• [PAGE EXTRACT]:
□ □ □ □
In Germany the fable was popular, not simply because of Lessing's adaptation but from Martin Luther's versified translation. Several zoos there have sculptures based on the story, of which Stefan Horota has been responsible for two. In Rostock Zoo the fox looks up at a tree in which the bird is supposed to be perched. It is based on his 1965 bronze sculpture now beside a woodland path in the zoo at Gera. There a stylised crow stands with its head twisted sideways holding the cheese, while the fox sits looking upward with its snout just below the bird's beak. Then on the wall at the entrance of the small zoo at Weißwasser there is a ceramic plaque of the fable created by the local Culture-house some time before 1990. Another bronze group was made by Karlheinz Goedtke for the grounds of an apartment block in Lübeck (1974). There is also a sandstone stele in the grounds of the Lessing Museum in Kamenz. This takes the form of a rounded trunk with a leafy canopy, beneath which the crow perches on a shorn branch with the fox looking up at it below.

In the United States the fable figured at one time as one of six bronze gate panels commissioned for the William Church Osborne Memorial Playground in Manhattan's Central Park in 1952. The work of sculptor Paul Manship, it is now in the Smithsonian American Art Museum. The seated fox looks up at the crow in an attractive piece that makes the most of the decorative possibilities of the reeds and oak-leaves that play a prominent part in the overall design. The challenge with this subject is always to avoid the limitations imposed by a fable that has more dialogue than action. André Deluol also manages to vary the formula in the stone sculpture he created outside the La Fontaine infant school in the Croix-de-Vernailles quarter of Etampes in 1972. There the fox look back over its shoulder at the crow in a design held together by the large leaves of a stylised tree. An article is dedicated to the statue and versions of the fable.

Possibilities are more restricted in the two dimensional plane of a picture: whether printed or painted, these have presented an almost uniform monotony of design over whole centuries. One of the rare variations is the painted panel by Léon Rousseau (fl.1849-81) which pictures the fox crouching with one paw on the fallen cheese and bending his head directly upwards to taunt the agitated crow. There is also the 1961 print by the German artist Horst Janssen of a large striped fox looking up at a minute bird on a twig. Here it is the differences in size and the admiring prominence given the wily flatterer that constitutes its originality.
□ □ □ □
• [INFORMATION SUPPLIED]:
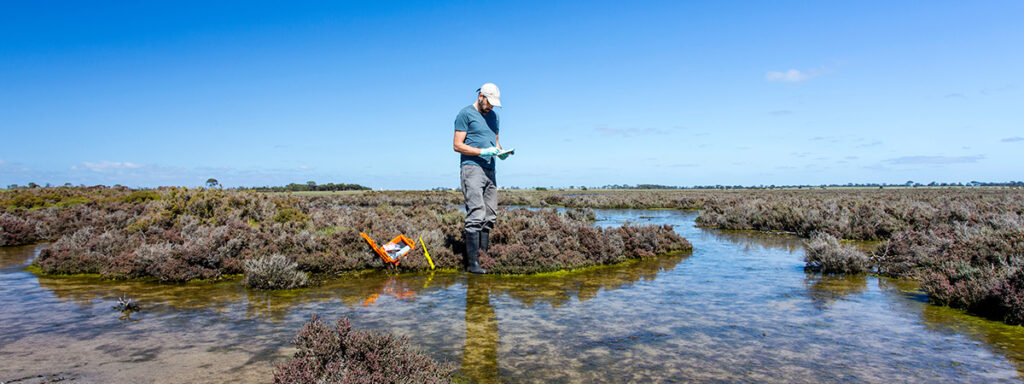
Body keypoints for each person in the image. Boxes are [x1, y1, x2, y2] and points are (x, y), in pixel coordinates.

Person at [453, 83, 511, 274]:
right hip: (472, 168)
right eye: (490, 103)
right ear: (481, 96)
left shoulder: (494, 117)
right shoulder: (465, 114)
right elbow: (457, 145)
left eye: (495, 104)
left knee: (490, 213)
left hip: (490, 169)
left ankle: (483, 256)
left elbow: (495, 142)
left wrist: (501, 152)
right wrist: (482, 151)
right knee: (476, 212)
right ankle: (472, 264)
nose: (491, 107)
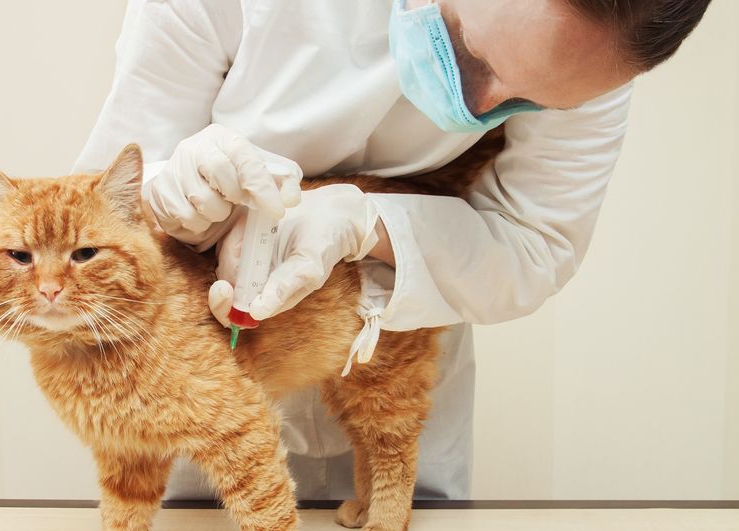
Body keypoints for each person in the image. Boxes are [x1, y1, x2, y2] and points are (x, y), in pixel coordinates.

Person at [73, 0, 712, 500]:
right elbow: (103, 196)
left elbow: (536, 246)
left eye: (532, 102)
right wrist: (173, 193)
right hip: (207, 363)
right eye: (472, 52)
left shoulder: (600, 54)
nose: (481, 108)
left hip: (397, 352)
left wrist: (367, 223)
□ □ □ □
• [REQUIRED WORK]:
Write the next paragraph of the passage on artworks depicting the fable of the fox and the crow, starting right after its final sentence.

• [ANSWER TO THIS EXERCISE]:
==Philately==
The fable has been a favourite with stamp designers. Among the countries that have featured it are the following:
- Albania issued a 1995 set with several fables on each stamp; the fox and the crow is featured on the 3 leke stamp.
- France commemorated the third centenary of La Fontaine's death in 1995 with a set of six stamps featuring individual fables, of which this was one.
- Greece issued a 1987 set dedicated to Aesop's fables; the fox and the crow figures on the 32 drachma stamp.
- Hungary issued sets dedicated to the fables in both 1960 and 1987; in the former the fox and the crow was on the 80 fillér(0.8 forint) stamp and on the 2 forint stamp in the latter.
- The Maldives issued a set in 1990 in which Walt Disney characters act out the fables; the fox and the crow appears on the 1 rufiyaa stamp.
- Monaco celebrated the 350th anniversary of the birth of Jean de la Fontaine in 1972 with a 50 centimes composite stamp on which the fox and the crow was one of the fables illustrated. The 3,86 value of 2021 celebrates the author's 400th anniversary with an illustration of this fable alone behind his portrait head.
- Niger celebrated the author's 350th anniversary with a set of air mail stamps which also incorporated the fable's moral; the fox and the crow figures on the 25 franc stamp and the design adapts elements of Léon Rousseau's panel.
- Poland issued a set dedicated to folk tales in 1980, designed by Helena Winogradow-Matuszewska and featuring this fable on the 40 groszy stamp.